Jordan Peele makes his feature-length directorial debut with mystery Get Out, a darkly comical and disturbing film that combines hypnosis and horror to become a political poignant comment about race. Allison Williams, Catherine Keener and Black Mirror's Daniel Kaluuya star.
Uncomfortably tight close-ups, a jumpy score, a creepy opening scene and an inevitable twist have always been key ingredients when it comes to making a successful suspense thriller. When those cinematic techniques are combined with one heck of an original story, it's bound to be a surefire hit... and that's exactly what writer-director Jordan Peele has done with his latest work, Get Out.
It sees Daniel Kaluuya play Chris, a 26-year-old African American who has been dating his girlfriend Rose (Allison Williams) for five months, meaning they've reached the meet-the-parents point in their relationship. At first, Chris is cautious as to whether he'll be fully embraced by Missy (Catherine Keener) and Dean's (Bradley Whitford) white-dominated community but with some reassurance from Rose – her father would have voted for Obama a third time if he could have, promise – he agrees to visit her family's isolated estate one weekend.
Upon the loved-up pair's arrival, Missy and Dean seem like the ever-welcoming hosts, as they show Chris around their vast house, explaining where they got certain knick-knacks and showing off Rose's baby pictures. But there's something a little off about the duo... and it's not just because Dean keeps calling Chris "my man". Missy seems hellbent on getting their new guest in her professional hypnosis chair to rid him of his "disgusting" smoking habit while Rose's skittish brother Jeremy (Caleb Landry Jones) can't stop trying to get him in a "playful" headlock.
That's all before Chris even has a chance to meet Walter (Marcus Henderson) and Georgina (Betty Gabriel) too, the black live-in help who are more like lobotomised servants rather than personality-filled individuals. When they're aren't doing chores, they're scurrying about like mindless zombies; chopping wood, menacingly unplugging phone chargers and staring at their reflections in the mirror.
They also seem to dress like they're from a bygone era. It's weird and Chris knows it but he can't quite figure out what's going on, which means of course, neither can the viewer. And if their behaviour isn't unsettling enough, things take an even darker turn when the Armitage family's friends and neighbours descend upon the house for an annual lunch and disturbing truths slowly start to be revealed.
Cinemagoers have seen blatant racism in movies before.

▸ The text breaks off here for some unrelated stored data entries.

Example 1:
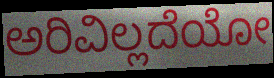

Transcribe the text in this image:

ಅರಿವಿಲ್ಲದೆಯೋ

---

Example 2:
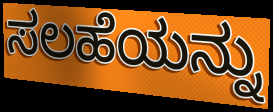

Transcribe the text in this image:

ಸಲಹೆಯನ್ನು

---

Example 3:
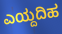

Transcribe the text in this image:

ಎಯ್ದದಿಹ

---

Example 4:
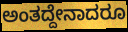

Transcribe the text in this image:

ಅಂತದ್ದೇನಾದರೂ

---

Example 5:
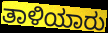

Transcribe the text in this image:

ತಾಳಿಯಾರು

You only have to check out Oscar season each year to find such notions and attitudes both depicted and explored. But it seems fair to assume that you've never seen ignorance played out quite like this on the big-screen before.
With his fearless screenplay, Peele lands justifiable jabs using awkward yet believable situational backdrops, such as a white woman asking another whether "[sex] really is better" in front of her black boyfriend or bringing up Tiger Woods in conversation as some kind of peculiar ice-breaker. It will genuinely make you cringe and scoff (while also making you hope you've never accidentally said something as ridiculous in your own life).

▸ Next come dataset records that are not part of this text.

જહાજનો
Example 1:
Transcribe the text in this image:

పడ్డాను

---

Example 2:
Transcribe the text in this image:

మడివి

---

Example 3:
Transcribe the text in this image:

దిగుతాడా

The movie isn't afraid to tackle the taboos of white liberalism and privilege, nor does it shy away from challenging the idea of micro-aggressive racism masquerading as sympathy or cultural appreciation; "Black is coming back in fashion". You know, the people who congratulate themselves for being so tolerant and love to make a spectacle of it? It's almost impossible to discuss how much meaning lies in every single line and action in the script without revealing the whole story, but there's no denying that the screenplay is dripping with thought-provoking subtext.

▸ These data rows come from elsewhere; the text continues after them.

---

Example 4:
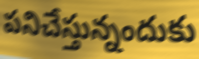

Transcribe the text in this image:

పనిచేస్తున్నందుకు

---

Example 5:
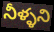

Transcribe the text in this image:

నీళ్ళని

As the film veers towards its bloody and borderline silly end though, it becomes slightly less sharply satirical and more M Night Shyamalan-esque. It's evident from a certain point that Chris is going to have to kill if he's going to make it out of this white nightmare alive and as the action amps up, the integrity of the story falls a little by the wayside. But even in its madder moments, it manages to refreshingly turn trope-like tradition on its head, as a character who wouldn't usually make it to the halfway point lasts until the end credits.
Fortunately, Kaluuya offers up a determined, engaging performance that grounds the film's more out-there scenes. In fact, he's brilliant in the whole thing, nailing the script's comedy as easily as he sells its more emotional sequences as Chris delves into his tragic past. Keener, Whitford and Landry Jones are also great as the eerie Armitages. Only comedian LilRel Howery tiptoes the line between fully fleshed-out character and stereotypical comic relief but he's so marvellous as Chris's best friend Rod, you never really mind all that much.
All in all, Get Out is not only ingenious because it undoubtedly entertains while it makes some downright daring and poignant comments about a specific contingent of society. It's ingenious because it succeeds in presenting themes that all audience members can devour and relate to.
The importance of this being a black story should certainly not be overlooked – and luckily, it's almost impossible to do so – but nevertheless, it is sure to resonate with anyone who has ever felt the sting of prejudice, elevating Peele's debut film to even more insanely clever heights. It's as much about the black experience as it simultaneously transcends such narratives. This isn't some inside joke, it's a universal lesson learnt... even if that lesson is expertly disguised by a brilliantly bizarre and truly bonkers story set in the 'burbs.